Zekâtı vermeyenin her halde elinden zekât kadar bir mal çıkacak, ya lüzumsuz yerlere verecektir ya bir musîbet gelip alacaktır.
Hakikatli bir rüya-i hayaliyede, Birinci Harb-i Umumînin beşinci senesinde, bir acib rüyada benden soruldu:
“Müslümanlara gelen bu açlık, bu zayiat-ı maliye ve meşakkat-i bedeniye nedendir?”
Rüyada demiştim:
“Cenab-ı Hak bir kısım maldan onda bir, (HÂŞİYE-1) veya bir kısım maldan kırkta bir, (HÂŞİYE-2) kendi verdiği malından birisini bizden istedi; tâ bize fukaraların duâlarını kazandırsın ve kin ve hasedlerini men etsin. Biz hırsımız için tamahkârlık edip vermedik. Cenab-ı Hak, müterakim zekâtını kırkta otuz, onda sekizini aldı.
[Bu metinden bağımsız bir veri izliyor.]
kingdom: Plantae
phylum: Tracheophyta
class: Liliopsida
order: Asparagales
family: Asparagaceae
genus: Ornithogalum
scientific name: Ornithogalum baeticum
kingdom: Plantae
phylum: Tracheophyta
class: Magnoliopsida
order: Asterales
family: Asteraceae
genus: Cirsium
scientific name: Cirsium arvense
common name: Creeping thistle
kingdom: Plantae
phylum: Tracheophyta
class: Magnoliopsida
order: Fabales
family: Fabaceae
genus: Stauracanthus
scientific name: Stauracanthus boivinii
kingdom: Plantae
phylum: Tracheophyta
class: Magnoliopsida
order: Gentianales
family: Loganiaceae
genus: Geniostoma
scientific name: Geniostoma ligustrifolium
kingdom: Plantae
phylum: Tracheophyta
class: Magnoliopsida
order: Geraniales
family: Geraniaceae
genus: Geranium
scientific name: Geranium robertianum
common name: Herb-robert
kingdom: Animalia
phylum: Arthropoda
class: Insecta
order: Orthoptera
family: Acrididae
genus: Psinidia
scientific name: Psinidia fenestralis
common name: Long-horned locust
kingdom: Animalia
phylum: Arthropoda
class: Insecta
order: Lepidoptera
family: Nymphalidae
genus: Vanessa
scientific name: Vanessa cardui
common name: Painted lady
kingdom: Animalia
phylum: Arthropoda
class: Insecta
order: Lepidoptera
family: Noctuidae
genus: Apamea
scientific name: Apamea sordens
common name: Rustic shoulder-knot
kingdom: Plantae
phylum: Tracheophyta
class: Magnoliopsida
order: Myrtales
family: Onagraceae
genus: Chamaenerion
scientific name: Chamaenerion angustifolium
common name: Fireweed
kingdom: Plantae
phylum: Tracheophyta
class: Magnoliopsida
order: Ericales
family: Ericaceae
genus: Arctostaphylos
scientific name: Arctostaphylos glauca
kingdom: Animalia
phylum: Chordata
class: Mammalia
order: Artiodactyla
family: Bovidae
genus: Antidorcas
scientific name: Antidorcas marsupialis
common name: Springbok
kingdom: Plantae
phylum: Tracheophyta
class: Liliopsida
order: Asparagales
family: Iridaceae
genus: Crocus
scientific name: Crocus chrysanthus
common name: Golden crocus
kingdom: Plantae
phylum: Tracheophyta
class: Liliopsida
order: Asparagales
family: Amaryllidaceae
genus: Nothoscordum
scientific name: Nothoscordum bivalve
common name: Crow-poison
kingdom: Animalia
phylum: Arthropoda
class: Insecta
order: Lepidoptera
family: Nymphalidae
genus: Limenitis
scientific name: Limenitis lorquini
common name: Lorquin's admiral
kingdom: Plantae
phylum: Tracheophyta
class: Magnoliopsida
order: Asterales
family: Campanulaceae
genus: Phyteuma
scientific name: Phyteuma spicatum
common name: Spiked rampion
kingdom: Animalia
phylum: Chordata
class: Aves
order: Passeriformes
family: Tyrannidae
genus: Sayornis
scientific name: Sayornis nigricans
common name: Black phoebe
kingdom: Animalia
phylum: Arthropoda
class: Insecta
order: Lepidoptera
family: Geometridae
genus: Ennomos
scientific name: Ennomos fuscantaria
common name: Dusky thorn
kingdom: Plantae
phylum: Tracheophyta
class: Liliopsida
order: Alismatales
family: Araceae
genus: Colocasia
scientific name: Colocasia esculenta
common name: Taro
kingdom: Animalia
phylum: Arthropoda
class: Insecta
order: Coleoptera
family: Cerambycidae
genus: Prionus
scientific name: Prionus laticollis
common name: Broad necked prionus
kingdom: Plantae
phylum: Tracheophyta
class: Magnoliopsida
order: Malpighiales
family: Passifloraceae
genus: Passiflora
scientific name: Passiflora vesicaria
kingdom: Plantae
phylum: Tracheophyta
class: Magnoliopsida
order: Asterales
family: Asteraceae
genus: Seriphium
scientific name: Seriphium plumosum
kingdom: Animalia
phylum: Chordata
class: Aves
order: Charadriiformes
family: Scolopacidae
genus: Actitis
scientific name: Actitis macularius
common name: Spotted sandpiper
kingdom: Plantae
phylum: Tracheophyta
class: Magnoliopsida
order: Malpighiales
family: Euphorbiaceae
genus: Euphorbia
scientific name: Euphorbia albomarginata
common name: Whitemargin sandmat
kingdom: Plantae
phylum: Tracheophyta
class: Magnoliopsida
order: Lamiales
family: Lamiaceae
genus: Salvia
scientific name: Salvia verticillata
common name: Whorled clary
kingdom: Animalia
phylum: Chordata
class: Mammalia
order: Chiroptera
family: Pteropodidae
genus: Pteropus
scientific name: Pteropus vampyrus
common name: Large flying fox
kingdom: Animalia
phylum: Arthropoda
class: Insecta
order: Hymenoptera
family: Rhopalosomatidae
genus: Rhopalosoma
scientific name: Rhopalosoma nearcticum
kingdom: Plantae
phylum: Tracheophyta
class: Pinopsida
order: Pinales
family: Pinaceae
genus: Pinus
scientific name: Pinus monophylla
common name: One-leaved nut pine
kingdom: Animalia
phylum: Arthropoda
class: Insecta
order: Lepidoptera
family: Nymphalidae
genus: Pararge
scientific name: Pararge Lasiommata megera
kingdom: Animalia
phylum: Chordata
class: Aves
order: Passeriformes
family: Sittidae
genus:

“Hem her senede yalnız bir ayda, yetmiş hikmetli bir açlık bizden istedi. Biz nefsimize acıdık; muvakkat ve lezzetli bir açlığı çekmedik. Cenab-ı Hak, ceza olarak, yetmiş cihetle belâlı bir nevi orucu beş sene cebren bize tutturdu.
“Hem yirmi dört saatte bir tek saati, hoş ve ulvî, nurânî ve fâideli bir nevi talimat-ı Rabbaniyeyi bizden istedi. Biz tembellik edip o namazı ve niyazı yerine getirmedik. O tek saati diğer saatlere katarak zayi ettik. Cenab-ı Hak, onun kefareti olarak, beş sene talim ve talimat ve koşturmakla bize bir nevi namaz kıldırdı” demiştim.
Sonra ayıldım, düşündüm, anladım ki o rüya-i hayaliyede pek mühim bir hakikat vardır...
HÂŞİYE-1: Yani her sene taze verdiği buğday gibi mallardan onda bir.
HÂŞİYE-2: Yani eskiden verdiği kırktan ki her senede galiben ve lâakal rıbh-i ticarî ve nesl-i hayvanî cihetiyle, o kırktan taze olarak on adet verir.
Mektubat, Yirmi İkinci Mektub, İkinci Mebhas, s. 321
***
Evet, âlem-i İslâm bu asrın en büyük hasareti olan bu dehşetli İkinci Harb-i Umumîden kurtulmasının sebebi Kur’ân’dan gelen iman ve a’mâl-i saliha olduğu gibi fakirlere gelen acı açlık ve kahtın sebebi dahi orucun tatlı açlığını çekmedikleri ve zenginlere gelen hasaret ve zayiatın sebebi de zekât yerinde ihtikâr etmeleridir.
Kastamonu Lâhikası, Mektup no: 119, s. 212
LÛGATÇE:
dâfi-i beliyyat: belâları savuşturan.
hasaret: hasar, zarar, ziyan.
ihtikâr: gerekli maddeleri kâr amacıyla toplayıp ihtiyaç arttığı, fiyat pahalılandığı anda yüksek fiyata satma, vurgunculuk.
kaht: kıtlık sebebiyle meydana gelen açlık.
lâakal: en azından.
muvakkat: geçici.
müterakim: biriken.
rıbh-i ticarî: ticarî kazanç, kâr.
tamahkârlık: aç gözlülük, cimrilik.
zayiat-ı maliye: malî zarar ve ziyan.